### To do
If an entry below contains an image, drop the image and retype the rest exactly.

### Source data
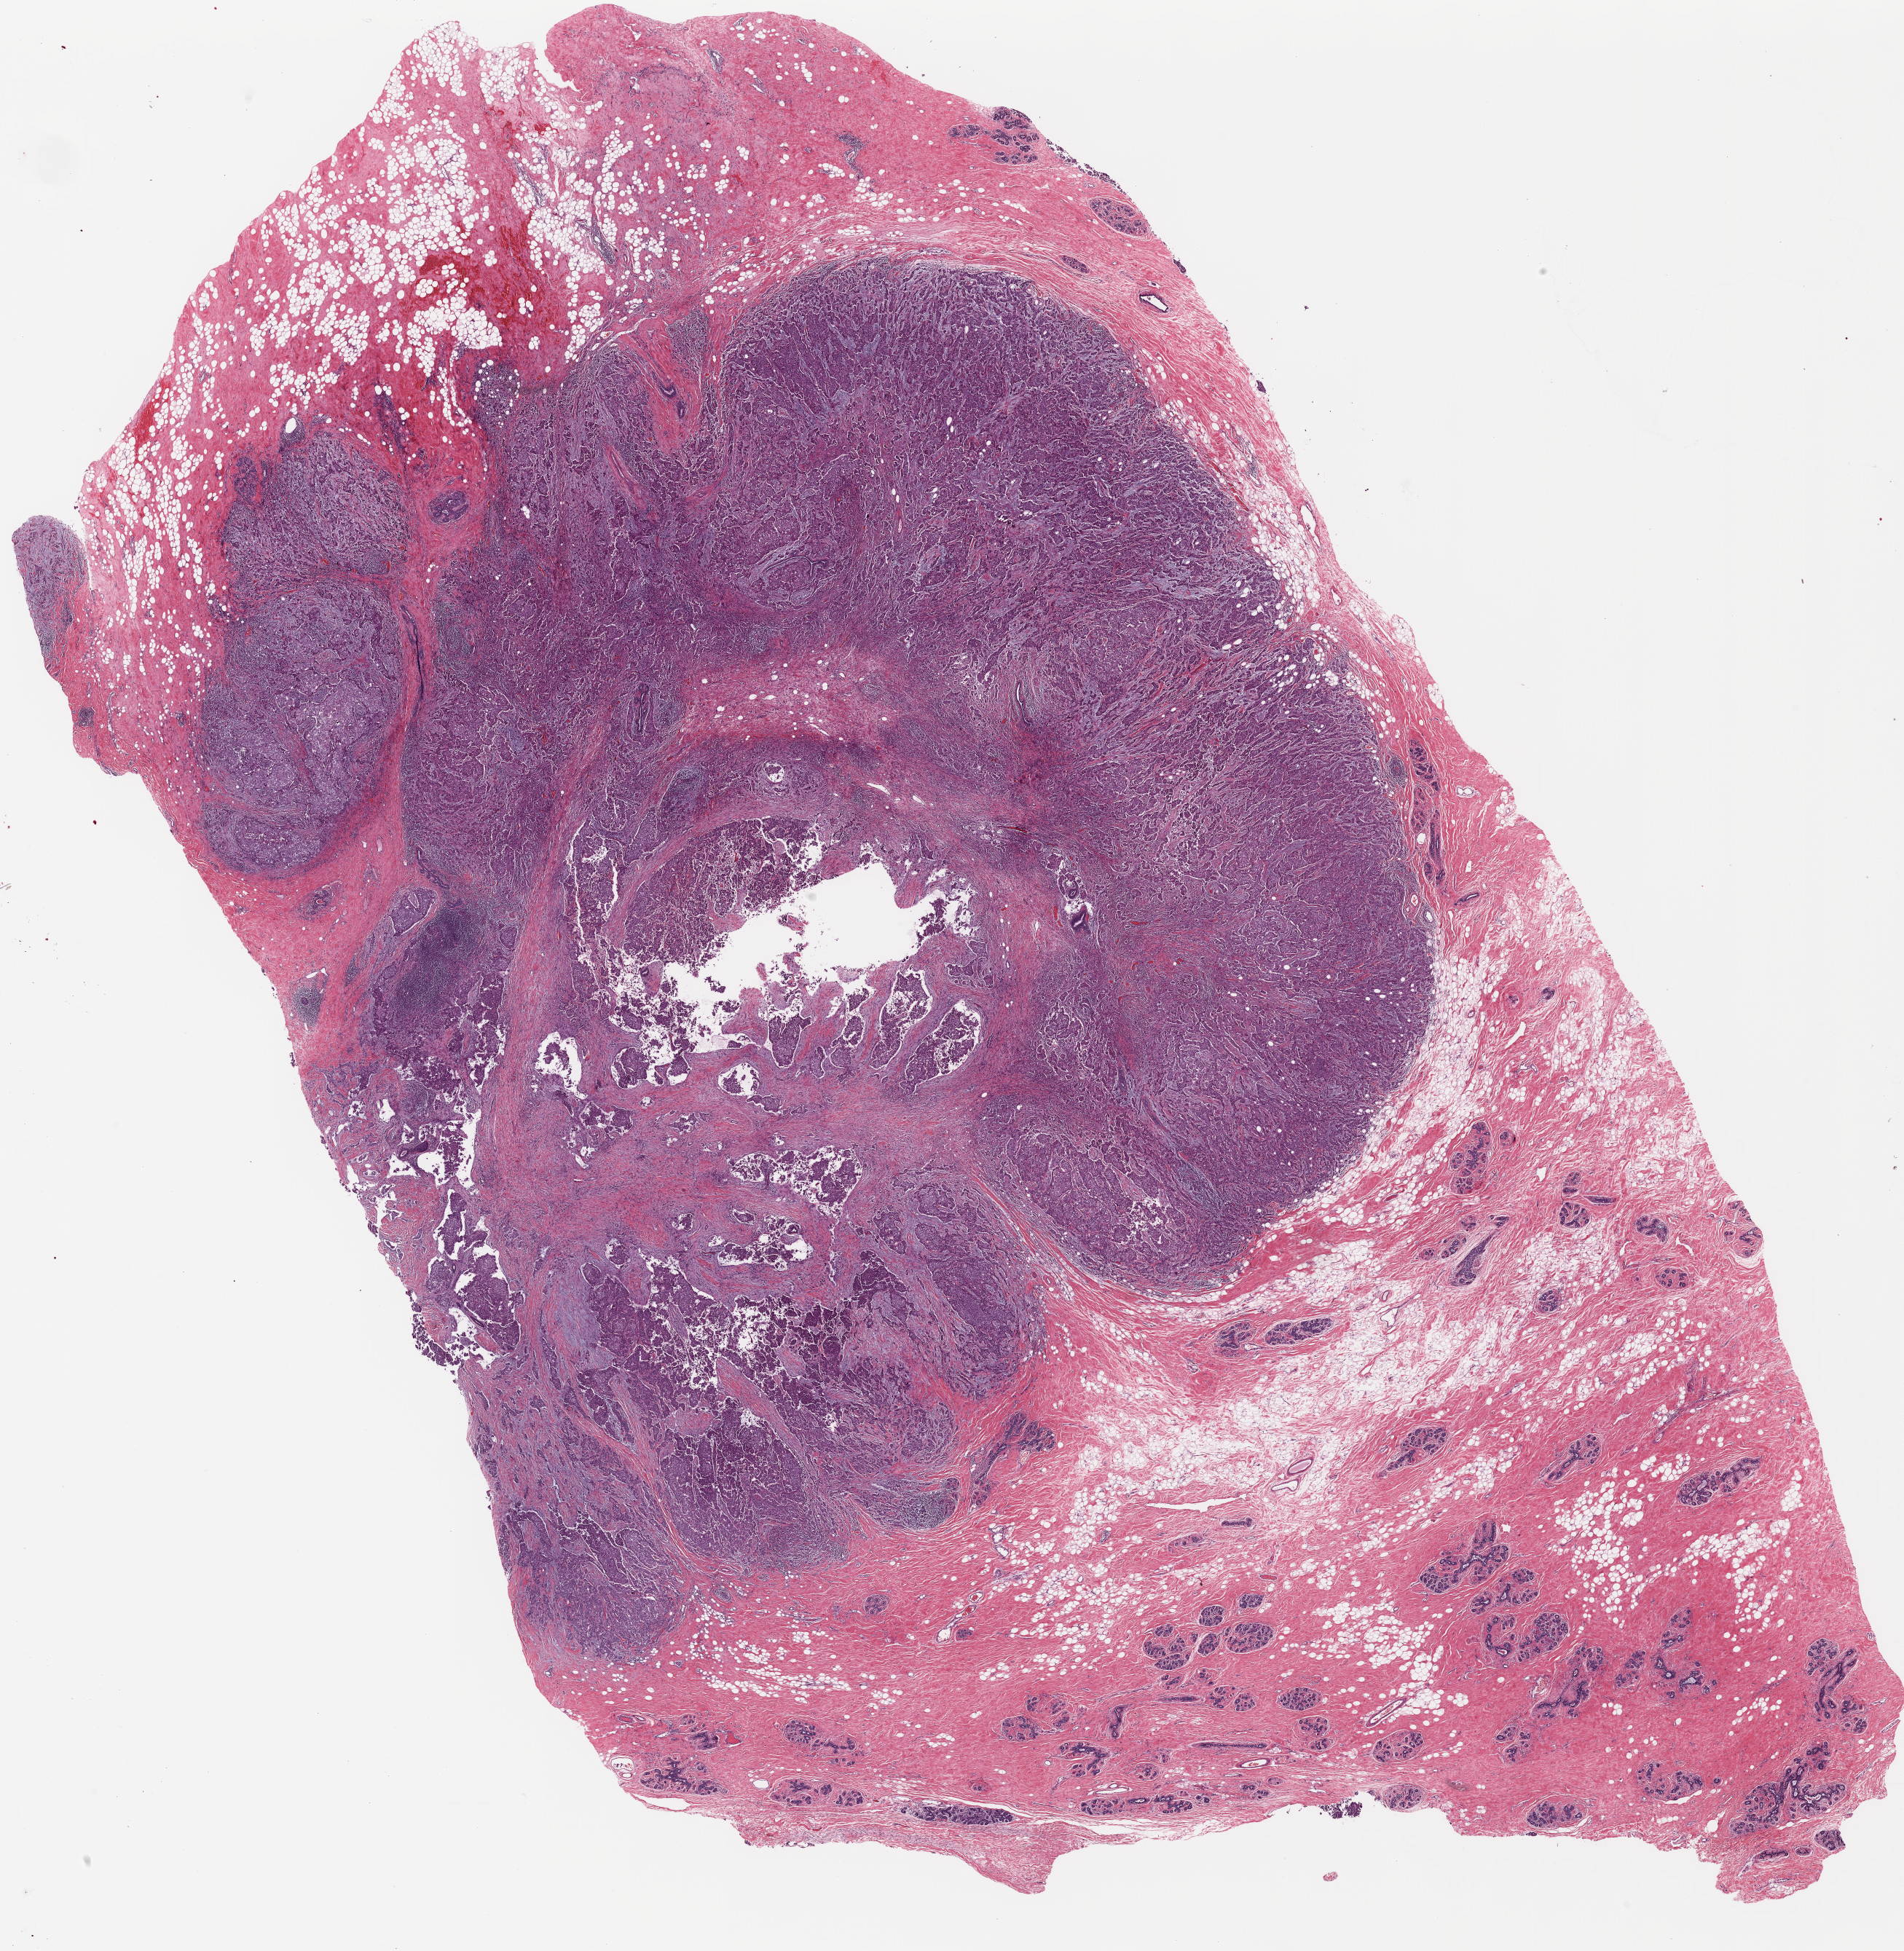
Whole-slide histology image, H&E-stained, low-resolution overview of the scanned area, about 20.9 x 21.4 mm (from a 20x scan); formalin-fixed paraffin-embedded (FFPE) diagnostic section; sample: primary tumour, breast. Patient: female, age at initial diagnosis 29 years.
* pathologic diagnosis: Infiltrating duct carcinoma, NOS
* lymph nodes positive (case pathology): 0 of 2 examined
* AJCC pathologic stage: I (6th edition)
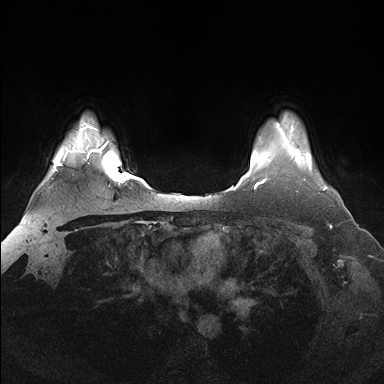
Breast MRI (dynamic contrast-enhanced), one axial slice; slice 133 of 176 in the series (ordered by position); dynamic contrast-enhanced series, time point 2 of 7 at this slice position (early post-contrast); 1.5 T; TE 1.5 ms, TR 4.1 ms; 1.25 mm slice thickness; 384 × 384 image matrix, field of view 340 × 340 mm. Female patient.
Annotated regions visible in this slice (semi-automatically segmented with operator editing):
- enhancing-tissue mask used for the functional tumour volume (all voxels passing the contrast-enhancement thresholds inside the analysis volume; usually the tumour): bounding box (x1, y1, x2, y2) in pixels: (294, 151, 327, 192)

### Response to this task
Whole-slide histology image, H&E-stained, low-resolution overview of the scanned area, about 20.9 x 21.4 mm (from a 20x scan); formalin-fixed paraffin-embedded (FFPE) diagnostic section; sample: primary tumour, breast. Patient: female, age at initial diagnosis 29 years.
* pathologic diagnosis: Infiltrating duct carcinoma, NOS
* lymph nodes positive (case pathology): 0 of 2 examined
* AJCC pathologic stage: I (6th edition)
Breast MRI (dynamic contrast-enhanced), one axial slice; slice 133 of 176 in the series (ordered by position); dynamic contrast-enhanced series, time point 2 of 7 at this slice position (early post-contrast); 1.5 T; TE 1.5 ms, TR 4.1 ms; 1.25 mm slice thickness; 384 × 384 image matrix, field of view 340 × 340 mm. Female patient.
Annotated regions visible in this slice (semi-automatically segmented with operator editing):
- enhancing-tissue mask used for the functional tumour volume (all voxels passing the contrast-enhancement thresholds inside the analysis volume; usually the tumour): bounding box (x1, y1, x2, y2) in pixels: (294, 151, 327, 192)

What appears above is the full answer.